Another set back we have encountered has been the formulation of our potting mix. Because we are following the growing strategy of Maine gardener Eliot Coleman, we use soil blocks. Soil blocks are basically a moistened potting mix formed into cubes. By using these cubes we use less plastic than folks who use traditional pots, avoid root binding, and progessively build the fertility and quality of our soil as we set them out in the field. The ingredients to our soil blocks are mainly peat, compost, soil, and sand. Since we are constantly looking for sustainable solutions to our growing methods we thought that using the sand of the nearby dunes would make a suitable input for our soil blocks. Unfortunately we started noticing a few weeks after making a few of these soil blocks that the blocks were slowly turning into a cement like texture and our little seedlings were struggling to form roots. Big problem. We had thousands of plants in these little cement blocks. I was not looking forward to the long process of reformulating and testing a new mix in the middle of our biggest planting rush. Luckily Dad stumbled up on PottingBlocks.Com a website run by potting block guru and Oregon grower Jason Beam. Jason furnished us with some new tools, a lot of know how and he even came out to the farm to give us some tips on making our operation more efficient. We have to send a big thanks to Jason for all his help at such a critical point. We have a better mix now that will help us provide an even more nutritious product. So once we start to see the weather warm up I think we will see an explosion of growth in these new blocks.
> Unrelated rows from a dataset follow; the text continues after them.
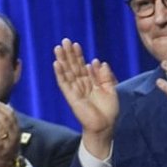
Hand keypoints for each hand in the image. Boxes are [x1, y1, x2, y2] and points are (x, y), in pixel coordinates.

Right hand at [53, 39, 118, 156]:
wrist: (106, 126)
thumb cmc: (109, 110)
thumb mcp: (111, 90)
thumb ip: (105, 76)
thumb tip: (98, 62)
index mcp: (90, 82)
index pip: (82, 66)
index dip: (79, 55)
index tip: (76, 44)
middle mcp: (81, 84)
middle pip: (73, 66)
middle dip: (69, 54)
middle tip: (64, 41)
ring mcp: (75, 90)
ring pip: (67, 72)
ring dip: (62, 59)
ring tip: (58, 48)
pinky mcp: (71, 96)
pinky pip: (64, 83)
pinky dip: (60, 73)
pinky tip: (56, 63)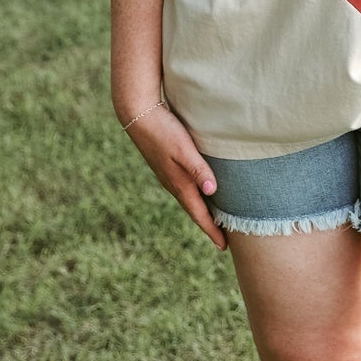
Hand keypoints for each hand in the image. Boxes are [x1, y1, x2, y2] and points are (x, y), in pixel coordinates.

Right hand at [121, 103, 227, 249]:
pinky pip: (183, 187)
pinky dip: (194, 195)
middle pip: (194, 209)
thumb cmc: (163, 130)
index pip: (199, 213)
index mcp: (179, 183)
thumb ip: (198, 169)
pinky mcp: (165, 165)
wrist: (137, 114)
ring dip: (201, 210)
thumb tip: (212, 191)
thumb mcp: (183, 149)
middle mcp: (172, 183)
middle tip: (223, 238)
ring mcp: (167, 174)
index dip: (212, 230)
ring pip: (188, 199)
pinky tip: (199, 191)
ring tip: (213, 219)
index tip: (224, 246)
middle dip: (208, 224)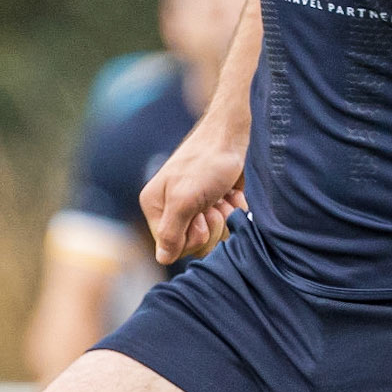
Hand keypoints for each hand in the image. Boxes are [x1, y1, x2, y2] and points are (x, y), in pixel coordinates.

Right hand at [140, 129, 247, 266]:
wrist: (236, 132)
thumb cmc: (208, 162)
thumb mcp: (184, 200)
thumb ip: (171, 232)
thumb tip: (163, 259)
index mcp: (154, 205)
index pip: (171, 248)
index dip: (191, 237)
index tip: (198, 214)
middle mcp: (172, 207)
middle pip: (194, 244)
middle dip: (210, 226)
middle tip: (212, 201)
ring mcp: (196, 203)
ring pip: (215, 234)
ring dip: (224, 215)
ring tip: (223, 193)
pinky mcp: (218, 200)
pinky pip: (229, 221)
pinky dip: (235, 208)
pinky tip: (233, 191)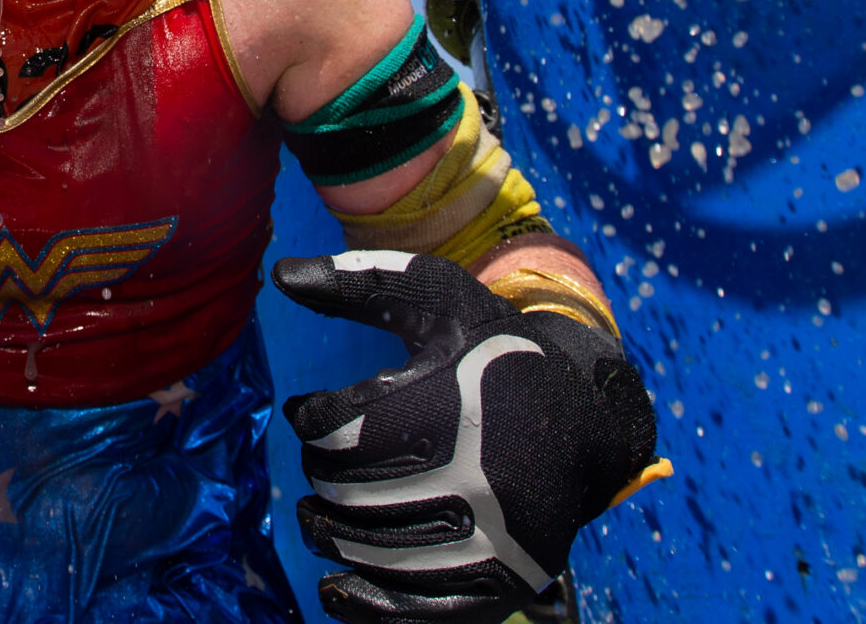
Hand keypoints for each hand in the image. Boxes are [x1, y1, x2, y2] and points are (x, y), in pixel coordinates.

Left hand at [272, 250, 657, 623]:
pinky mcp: (505, 580)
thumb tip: (281, 274)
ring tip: (322, 512)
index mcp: (454, 403)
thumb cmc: (494, 351)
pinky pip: (419, 609)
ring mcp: (496, 536)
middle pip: (347, 492)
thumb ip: (358, 281)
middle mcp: (479, 475)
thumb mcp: (436, 298)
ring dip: (330, 533)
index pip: (338, 431)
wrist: (585, 417)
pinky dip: (367, 605)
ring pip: (372, 549)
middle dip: (319, 475)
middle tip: (323, 461)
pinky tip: (336, 589)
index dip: (309, 419)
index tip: (310, 411)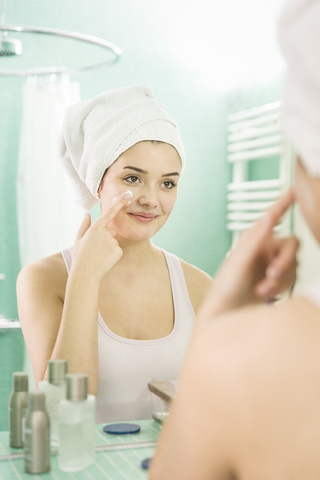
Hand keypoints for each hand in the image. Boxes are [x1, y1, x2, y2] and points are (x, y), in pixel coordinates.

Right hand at [71, 192, 131, 281]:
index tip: (128, 195)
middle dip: (105, 237)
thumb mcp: (78, 239)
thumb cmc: (80, 256)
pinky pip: (117, 250)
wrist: (86, 274)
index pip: (110, 212)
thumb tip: (87, 214)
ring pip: (114, 241)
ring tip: (98, 255)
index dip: (120, 203)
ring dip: (108, 247)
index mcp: (96, 227)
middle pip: (111, 231)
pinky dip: (112, 255)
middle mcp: (106, 233)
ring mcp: (113, 242)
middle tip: (95, 249)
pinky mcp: (118, 251)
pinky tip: (104, 260)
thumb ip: (84, 225)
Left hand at [198, 189, 297, 319]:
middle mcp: (265, 250)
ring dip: (281, 279)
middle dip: (284, 262)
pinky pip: (292, 279)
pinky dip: (281, 287)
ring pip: (294, 265)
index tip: (296, 190)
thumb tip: (268, 217)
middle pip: (291, 246)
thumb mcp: (239, 261)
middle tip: (272, 274)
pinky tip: (267, 294)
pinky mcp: (277, 280)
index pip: (273, 217)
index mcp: (254, 240)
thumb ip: (256, 240)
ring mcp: (272, 265)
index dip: (285, 203)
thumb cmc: (225, 288)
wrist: (227, 314)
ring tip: (262, 290)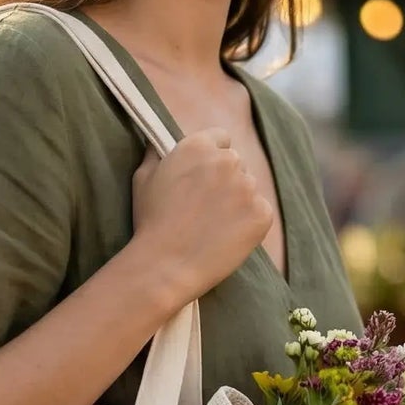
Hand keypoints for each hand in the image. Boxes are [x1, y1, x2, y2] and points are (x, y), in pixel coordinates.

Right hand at [130, 130, 272, 304]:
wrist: (166, 266)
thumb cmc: (150, 224)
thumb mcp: (143, 179)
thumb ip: (156, 154)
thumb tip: (158, 143)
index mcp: (199, 146)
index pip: (220, 138)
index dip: (212, 157)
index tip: (205, 176)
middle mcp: (227, 161)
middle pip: (236, 164)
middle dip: (225, 181)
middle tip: (205, 209)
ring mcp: (248, 187)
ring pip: (248, 189)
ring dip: (237, 203)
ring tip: (212, 227)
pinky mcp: (262, 214)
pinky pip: (260, 213)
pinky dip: (248, 224)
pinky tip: (226, 238)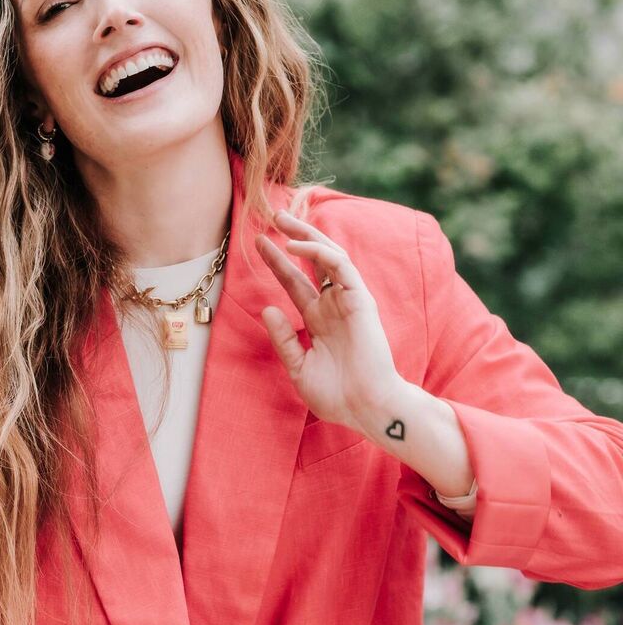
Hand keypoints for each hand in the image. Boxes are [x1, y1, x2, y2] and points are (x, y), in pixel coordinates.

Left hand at [253, 209, 402, 432]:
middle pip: (312, 262)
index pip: (295, 283)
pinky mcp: (360, 300)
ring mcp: (347, 301)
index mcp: (318, 320)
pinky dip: (319, 252)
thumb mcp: (299, 367)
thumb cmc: (337, 395)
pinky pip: (340, 266)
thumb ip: (283, 339)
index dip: (278, 263)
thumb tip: (268, 309)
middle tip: (273, 217)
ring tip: (282, 221)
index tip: (259, 244)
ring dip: (306, 235)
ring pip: (328, 256)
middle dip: (294, 237)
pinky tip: (297, 245)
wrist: (365, 408)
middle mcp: (332, 305)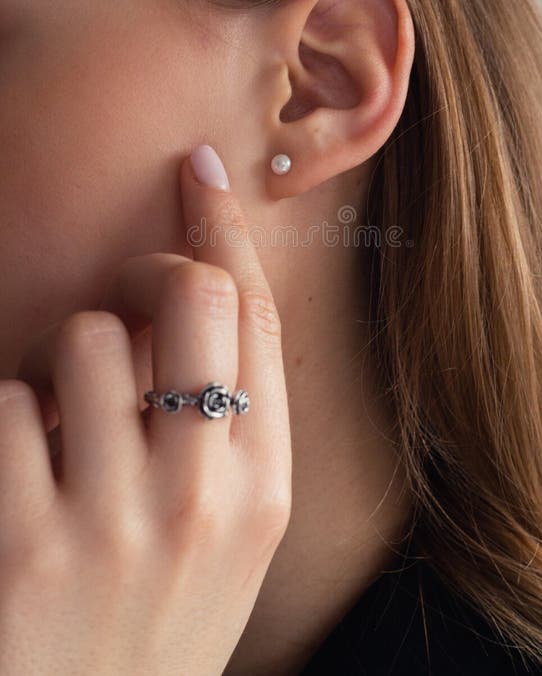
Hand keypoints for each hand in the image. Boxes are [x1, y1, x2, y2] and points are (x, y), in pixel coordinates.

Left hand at [0, 150, 291, 675]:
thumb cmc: (158, 624)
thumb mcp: (231, 537)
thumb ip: (232, 424)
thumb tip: (198, 294)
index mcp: (264, 490)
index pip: (256, 318)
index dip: (224, 228)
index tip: (199, 170)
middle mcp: (201, 498)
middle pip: (191, 297)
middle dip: (150, 269)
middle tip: (130, 293)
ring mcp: (110, 524)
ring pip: (88, 337)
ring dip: (65, 354)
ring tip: (60, 411)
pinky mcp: (20, 545)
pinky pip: (7, 404)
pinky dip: (8, 413)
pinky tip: (21, 465)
Ironically, while I sit here complaing about the cold, know that I'm actually sweating in stifling heat as our tiny office has become a nursery for baby chickens who need steady temperatures of 80 to 90 degrees.
We aren't raising any of these girls for any commercial purposes but they will eventually fit neatly into the closed loop of sustainable living we think we are capable of achieving out here.
Anyways, there it is, the last six months of this crazy experiment we call Whiskey Creek Organics as the sun shifts in the sky it starts to feel like a beginning. Begin long days. Begin strong growth. Begin warmth and good food.